Décrire les objectifs du projet.

L’épilepsie touche environ 1% de la population mondiale et, dans 30% des cas, aucun médicament ne permet le contrôle des crises. Cette forme de la maladie dite pharmaco-résistante est souvent associée à de nombreuses comorbidités et complications (ex. troubles cognitifs). Son coût pour la société est estimé à 14 milliards d’Euros par an en Europe et, malgré l’accès à plus d’une quinzaine de nouveaux médicaments anti-crises, le taux d’épilepsie réfractaire n’a pas changé en 30 ans.

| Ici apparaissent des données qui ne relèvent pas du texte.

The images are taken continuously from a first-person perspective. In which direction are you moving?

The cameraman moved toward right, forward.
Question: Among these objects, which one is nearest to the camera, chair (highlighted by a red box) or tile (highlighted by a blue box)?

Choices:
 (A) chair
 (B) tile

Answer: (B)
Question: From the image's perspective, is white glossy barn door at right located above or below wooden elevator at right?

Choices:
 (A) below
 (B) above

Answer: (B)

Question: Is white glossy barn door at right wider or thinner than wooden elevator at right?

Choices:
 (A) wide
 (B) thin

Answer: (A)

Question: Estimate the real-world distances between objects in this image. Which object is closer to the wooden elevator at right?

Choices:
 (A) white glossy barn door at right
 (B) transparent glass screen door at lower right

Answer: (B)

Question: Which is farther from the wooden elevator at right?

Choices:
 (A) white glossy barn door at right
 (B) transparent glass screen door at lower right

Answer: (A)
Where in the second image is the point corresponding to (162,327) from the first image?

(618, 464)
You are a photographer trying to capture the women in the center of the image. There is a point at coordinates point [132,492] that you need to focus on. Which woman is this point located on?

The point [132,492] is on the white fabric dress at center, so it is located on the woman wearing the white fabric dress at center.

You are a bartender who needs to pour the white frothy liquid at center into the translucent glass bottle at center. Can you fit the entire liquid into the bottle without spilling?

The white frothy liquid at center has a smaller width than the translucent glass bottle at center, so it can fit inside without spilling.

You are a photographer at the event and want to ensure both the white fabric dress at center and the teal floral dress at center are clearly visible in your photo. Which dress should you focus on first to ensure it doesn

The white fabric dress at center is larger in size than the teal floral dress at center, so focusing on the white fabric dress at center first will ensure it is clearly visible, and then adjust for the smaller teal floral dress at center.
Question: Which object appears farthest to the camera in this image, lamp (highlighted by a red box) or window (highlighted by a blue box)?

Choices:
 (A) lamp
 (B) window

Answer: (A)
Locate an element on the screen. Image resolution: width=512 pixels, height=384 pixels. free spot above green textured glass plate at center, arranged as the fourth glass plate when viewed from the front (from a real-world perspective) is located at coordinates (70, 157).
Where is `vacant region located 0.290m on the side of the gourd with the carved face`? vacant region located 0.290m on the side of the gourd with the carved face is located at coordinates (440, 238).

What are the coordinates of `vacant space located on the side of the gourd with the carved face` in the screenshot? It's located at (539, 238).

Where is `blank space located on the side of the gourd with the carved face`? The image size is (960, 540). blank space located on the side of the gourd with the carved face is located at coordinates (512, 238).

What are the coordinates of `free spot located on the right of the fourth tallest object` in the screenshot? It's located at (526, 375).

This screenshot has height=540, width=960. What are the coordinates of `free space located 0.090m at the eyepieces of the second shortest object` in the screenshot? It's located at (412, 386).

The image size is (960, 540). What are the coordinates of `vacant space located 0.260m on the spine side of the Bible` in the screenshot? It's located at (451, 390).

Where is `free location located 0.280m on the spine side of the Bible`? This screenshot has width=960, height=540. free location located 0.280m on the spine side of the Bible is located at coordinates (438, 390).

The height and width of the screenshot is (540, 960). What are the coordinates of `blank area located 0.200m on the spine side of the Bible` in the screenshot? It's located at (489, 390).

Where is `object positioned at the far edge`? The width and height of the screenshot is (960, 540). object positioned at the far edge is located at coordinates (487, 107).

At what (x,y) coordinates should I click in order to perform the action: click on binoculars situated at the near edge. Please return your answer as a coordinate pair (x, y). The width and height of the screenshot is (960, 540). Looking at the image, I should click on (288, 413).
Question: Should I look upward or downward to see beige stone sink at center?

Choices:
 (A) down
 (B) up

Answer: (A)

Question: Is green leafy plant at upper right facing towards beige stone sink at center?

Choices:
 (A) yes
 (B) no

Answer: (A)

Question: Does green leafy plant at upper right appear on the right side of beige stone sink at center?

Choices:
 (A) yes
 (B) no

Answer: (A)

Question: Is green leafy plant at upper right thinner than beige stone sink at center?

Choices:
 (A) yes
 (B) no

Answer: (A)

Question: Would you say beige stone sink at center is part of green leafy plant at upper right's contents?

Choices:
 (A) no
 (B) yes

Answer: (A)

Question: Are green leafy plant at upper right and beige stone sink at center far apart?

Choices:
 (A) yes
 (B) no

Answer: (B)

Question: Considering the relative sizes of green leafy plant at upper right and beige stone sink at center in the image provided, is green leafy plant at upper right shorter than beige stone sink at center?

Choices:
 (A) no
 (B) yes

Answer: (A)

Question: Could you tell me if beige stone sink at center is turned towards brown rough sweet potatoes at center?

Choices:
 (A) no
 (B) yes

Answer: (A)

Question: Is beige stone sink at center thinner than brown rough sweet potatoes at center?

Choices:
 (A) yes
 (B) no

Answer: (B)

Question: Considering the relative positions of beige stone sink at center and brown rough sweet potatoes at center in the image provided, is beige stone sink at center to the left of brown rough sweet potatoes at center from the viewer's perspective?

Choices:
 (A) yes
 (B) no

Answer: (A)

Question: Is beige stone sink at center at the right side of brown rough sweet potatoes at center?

Ce constat difficile est en partie due au fait que nous ne comprenons pas bien les mécanismes de propagation et de généralisation des crises épileptiques dans le cerveau. Le cortex insulaire et le claustrum, sont connues pour être impliquées dans cette propagation des activités épileptiques. Ce projet a ainsi pour but d’étudier en détail comment cette région claustro-insulaire, participe à la propagation des épilepsies dans le cerveau et le cas échéant de tester différentes approches thérapeutiques ciblées spécifiquement à cette région.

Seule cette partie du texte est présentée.